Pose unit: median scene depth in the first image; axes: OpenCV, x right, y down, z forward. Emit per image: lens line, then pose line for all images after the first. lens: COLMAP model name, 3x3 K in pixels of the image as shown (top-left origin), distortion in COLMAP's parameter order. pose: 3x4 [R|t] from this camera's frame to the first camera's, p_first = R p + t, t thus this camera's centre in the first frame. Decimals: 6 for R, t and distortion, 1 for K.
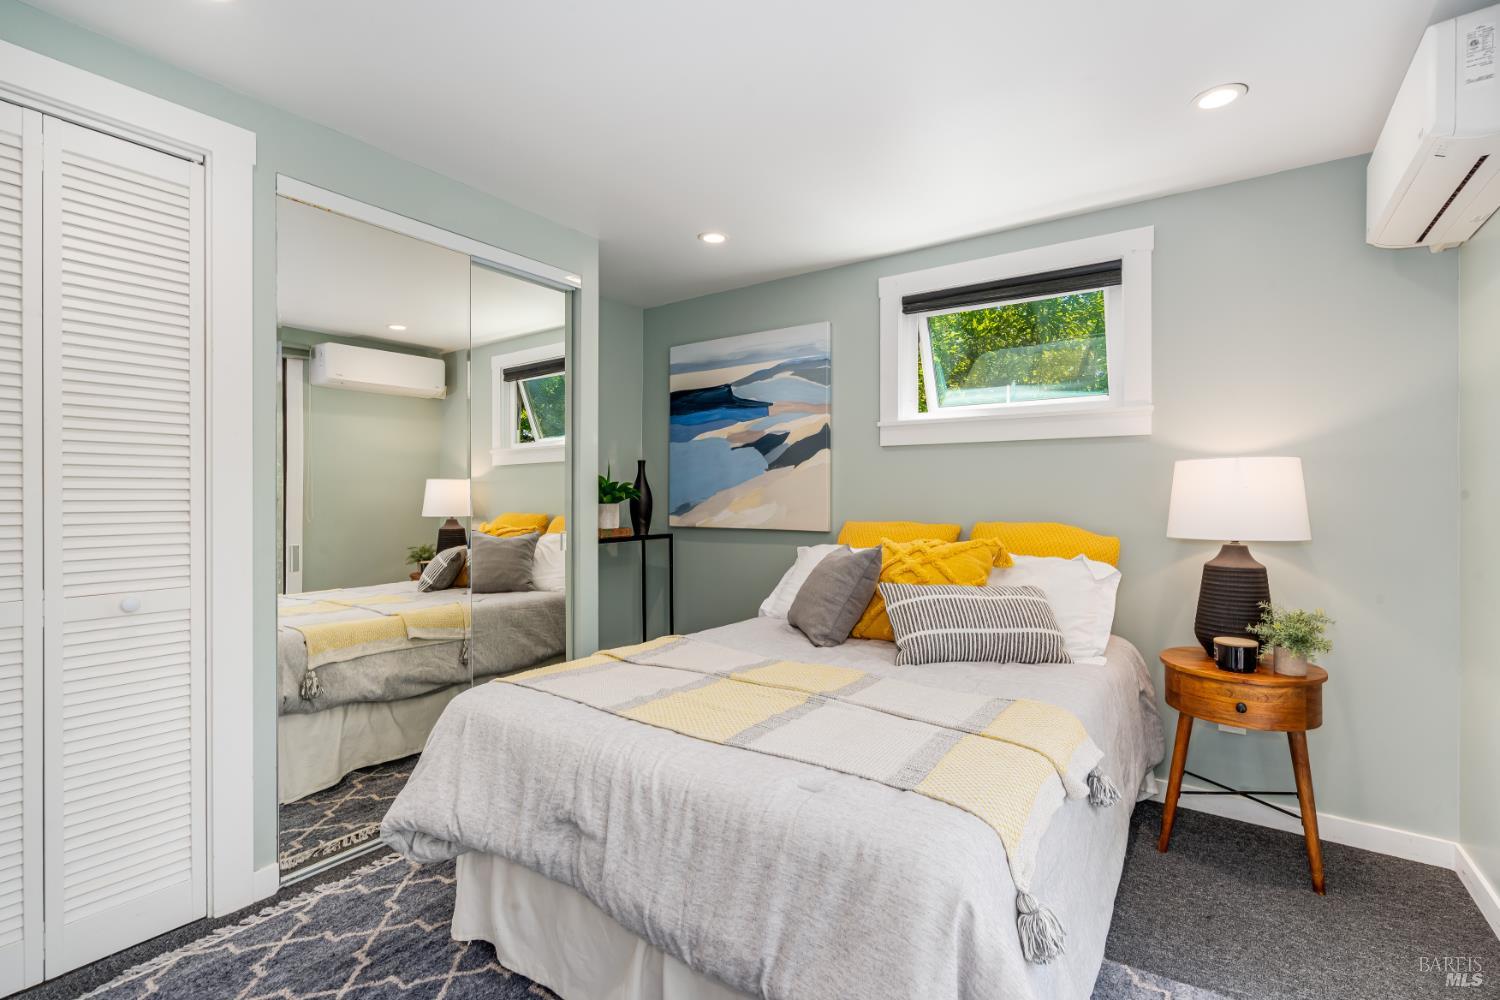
lens RADIAL K [[686.9, 0, 754.0], [0, 686.9, 495.5], [0, 0, 1]] dist [-0.002324, -0.000321]
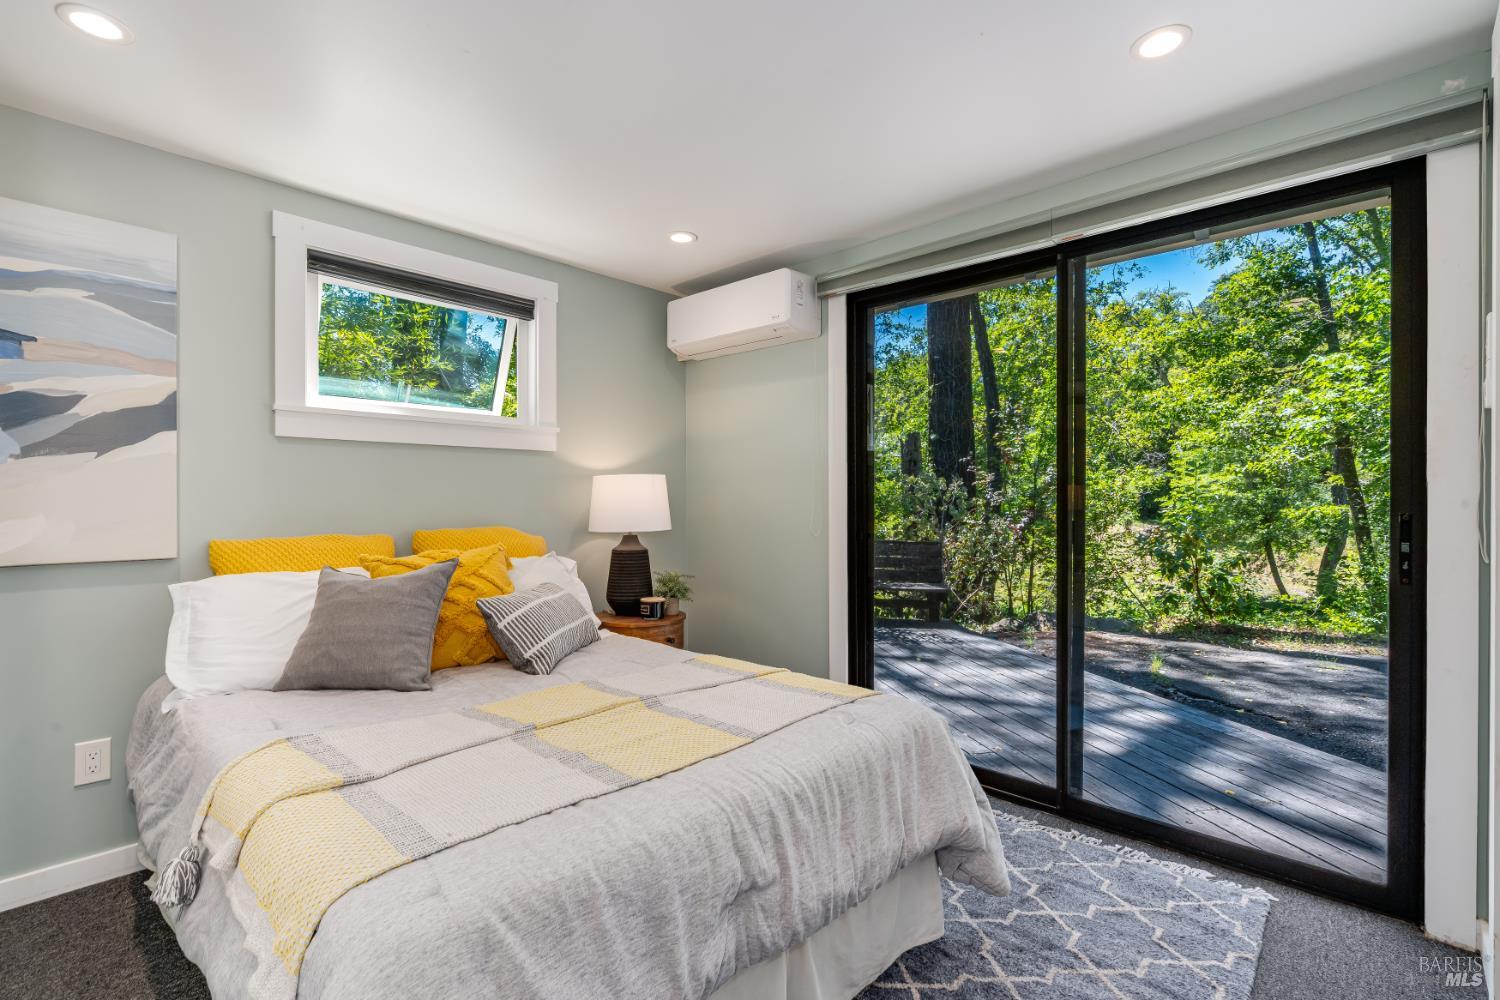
lens RADIAL K [[686.9, 0, 753.7], [0, 686.9, 500.5], [0, 0, 1]] dist [-0.002324, -0.000321]
pose [[0.139628, -0.004056, 0.990196, -0.600316], [0.003050, 0.999989, 0.003666, -0.003718], [-0.990199, 0.002508, 0.139639, 0.476480]]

• _WORK REQUEST_
Can you copy the listing above word for word, with the pictures left out?

• _ANSWER TO THE PROBLEM_
Pose unit: median scene depth in the first image; axes: OpenCV, x right, y down, z forward. Emit per image: lens line, then pose line for all images after the first. lens: COLMAP model name, 3x3 K in pixels of the image as shown (top-left origin), distortion in COLMAP's parameter order. pose: 3x4 [R|t] from this camera's frame to the first camera's, p_first = R p + t, t thus this camera's centre in the first frame. Decimals: 6 for R, t and distortion, 1 for K.
lens RADIAL K [[686.9, 0, 754.0], [0, 686.9, 495.5], [0, 0, 1]] dist [-0.002324, -0.000321]
lens RADIAL K [[686.9, 0, 753.7], [0, 686.9, 500.5], [0, 0, 1]] dist [-0.002324, -0.000321]
pose [[0.139628, -0.004056, 0.990196, -0.600316], [0.003050, 0.999989, 0.003666, -0.003718], [-0.990199, 0.002508, 0.139639, 0.476480]]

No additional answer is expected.